→ Problem requirements:
The expected output is the full set of entries, retyped verbatim, pictures excluded.

START Listed entries

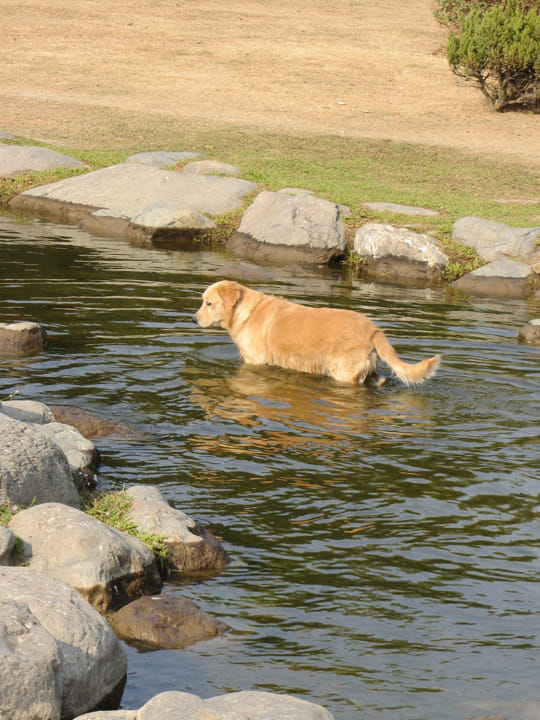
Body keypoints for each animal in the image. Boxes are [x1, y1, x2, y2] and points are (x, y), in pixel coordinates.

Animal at [193, 280, 438, 388]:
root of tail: (373, 329)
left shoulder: (256, 361)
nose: (193, 319)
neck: (244, 311)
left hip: (343, 371)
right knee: (381, 379)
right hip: (366, 366)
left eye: (208, 303)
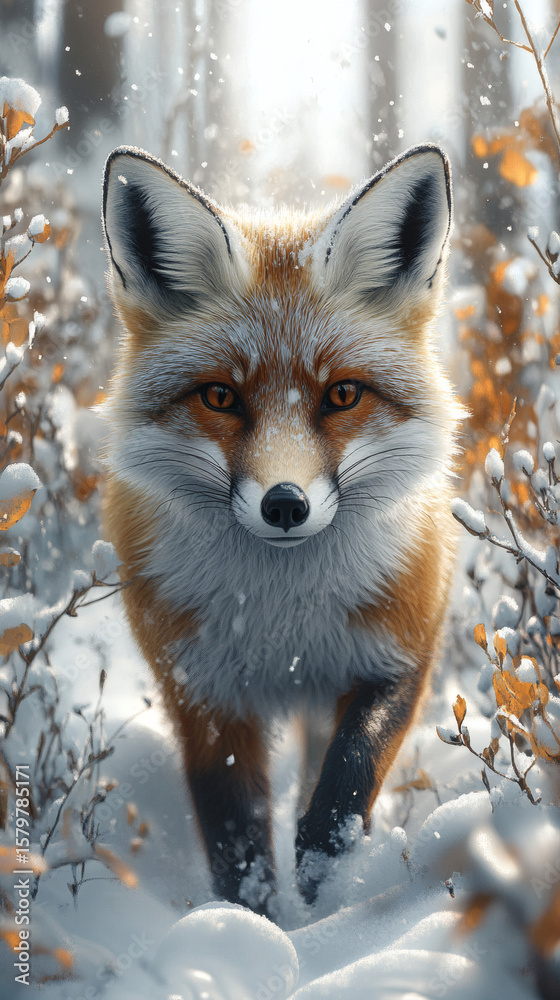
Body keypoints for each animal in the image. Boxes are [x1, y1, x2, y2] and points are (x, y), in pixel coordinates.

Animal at [101, 142, 462, 915]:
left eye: (342, 394)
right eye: (220, 397)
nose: (286, 504)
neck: (284, 623)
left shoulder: (397, 656)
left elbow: (346, 783)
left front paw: (327, 897)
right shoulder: (203, 691)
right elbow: (236, 834)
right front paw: (254, 924)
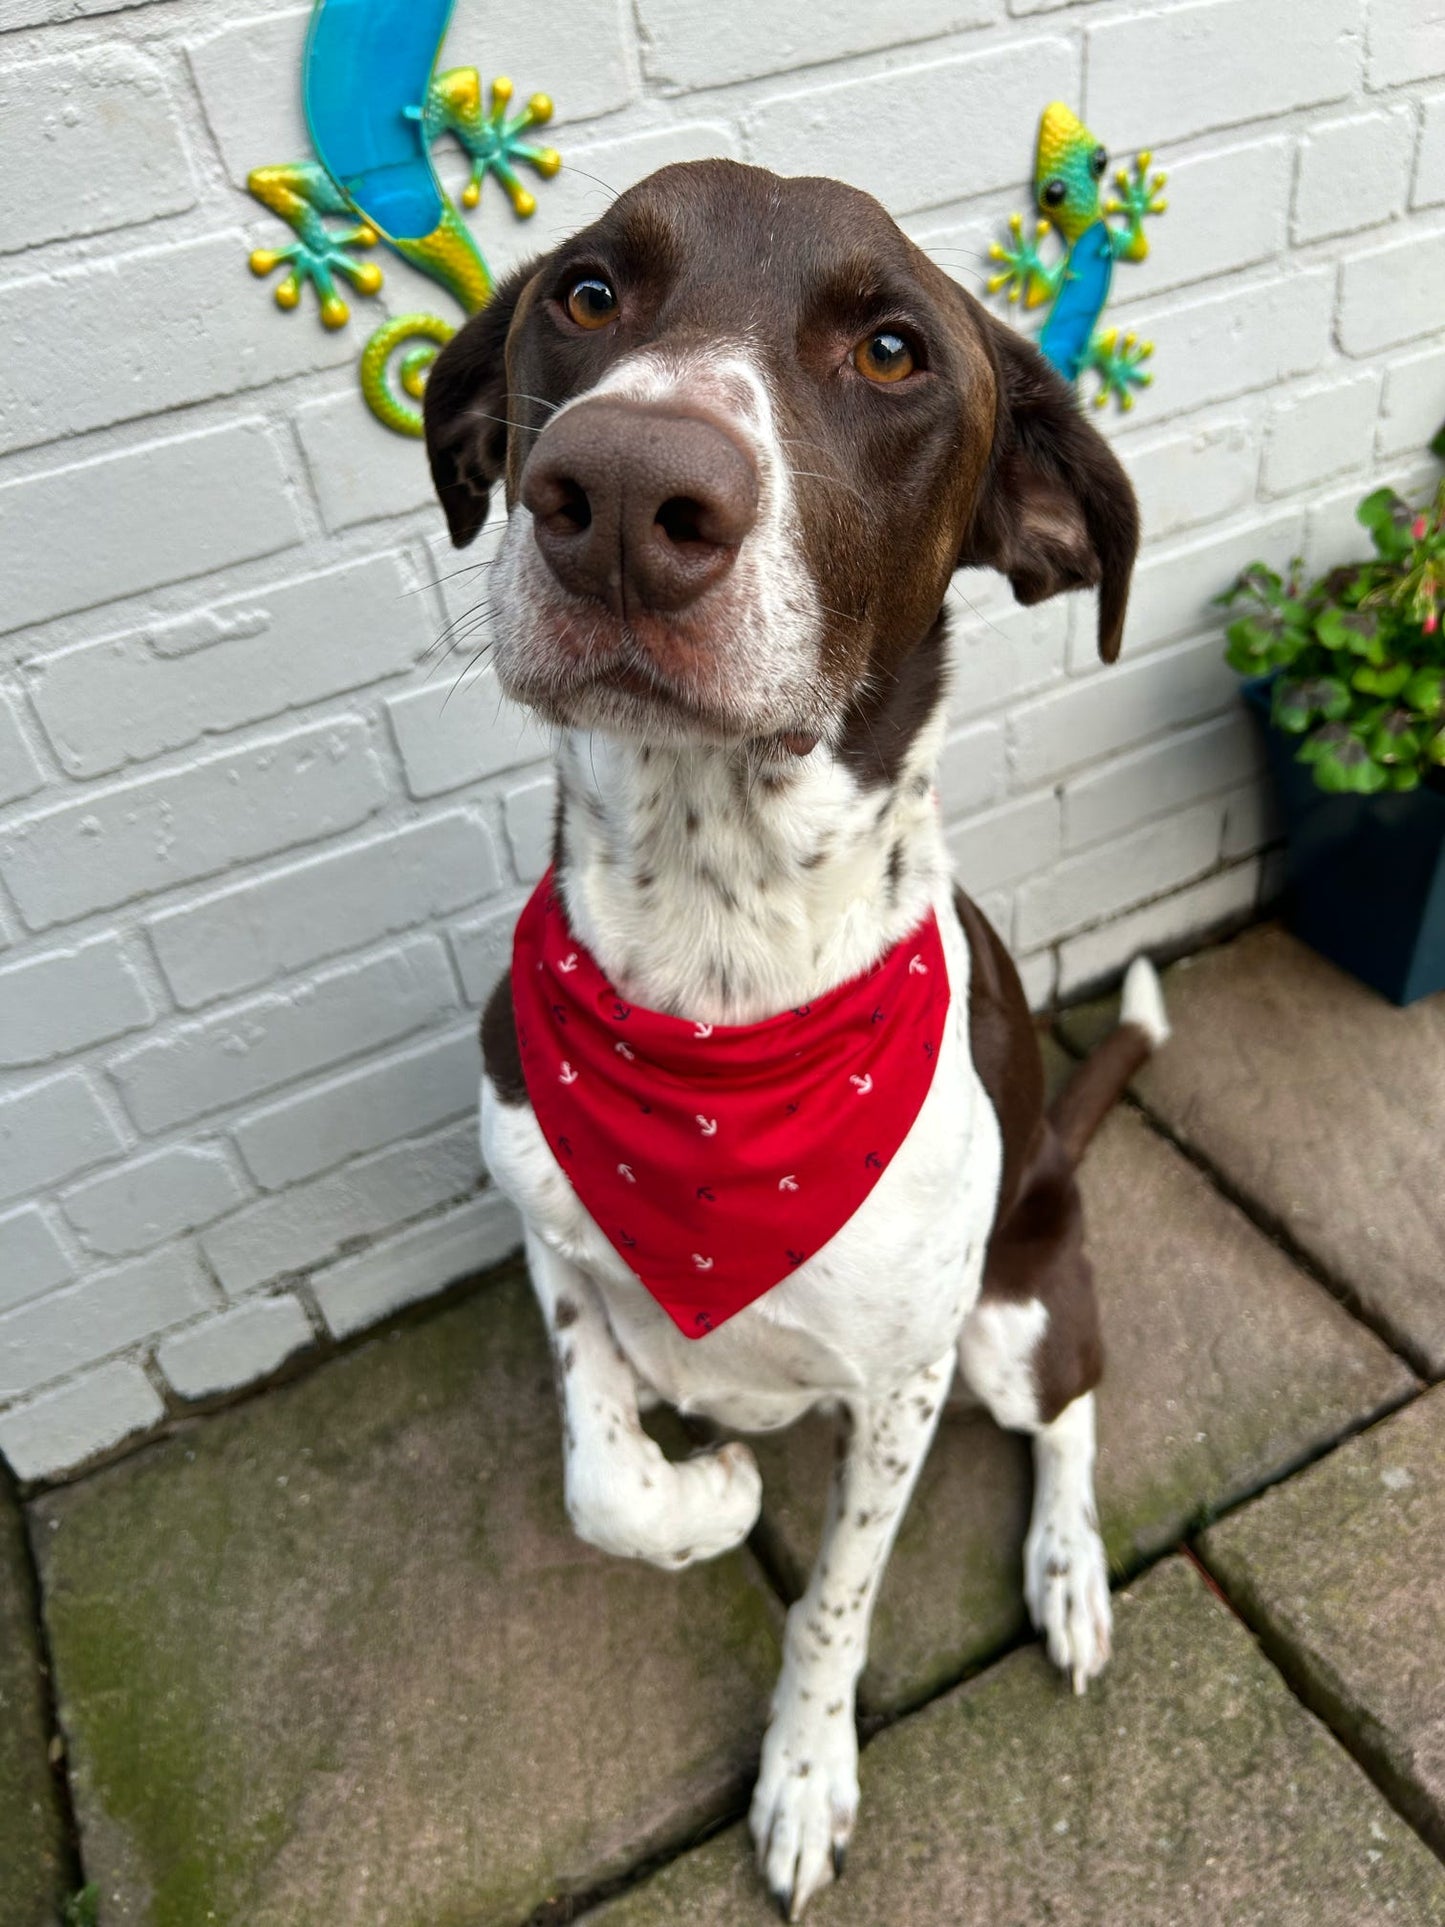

END Listed entries

→ Answer to the problem:
Body keypoints for each animal in the image. Boxes are [x1, y1, x2, y2] and points are (x, y), in pixel coordinates.

Animal at [193, 280, 438, 388]:
root of tail: (373, 329)
left shoulder: (256, 361)
nose: (193, 319)
neck: (244, 311)
left hip: (343, 371)
right knee: (381, 379)
right hip: (366, 366)
left eye: (208, 303)
Body keypoints for each animal in the image. Boxes are [x1, y1, x2, y2] and points are (x, y), in pixel coordinates.

Animal at [101, 142, 462, 915]:
left eye: (342, 394)
right eye: (220, 397)
nose: (286, 504)
neck: (284, 623)
left shoulder: (397, 656)
left elbow: (346, 783)
left front paw: (327, 897)
right shoulder: (203, 691)
right elbow: (236, 834)
right front paw: (254, 924)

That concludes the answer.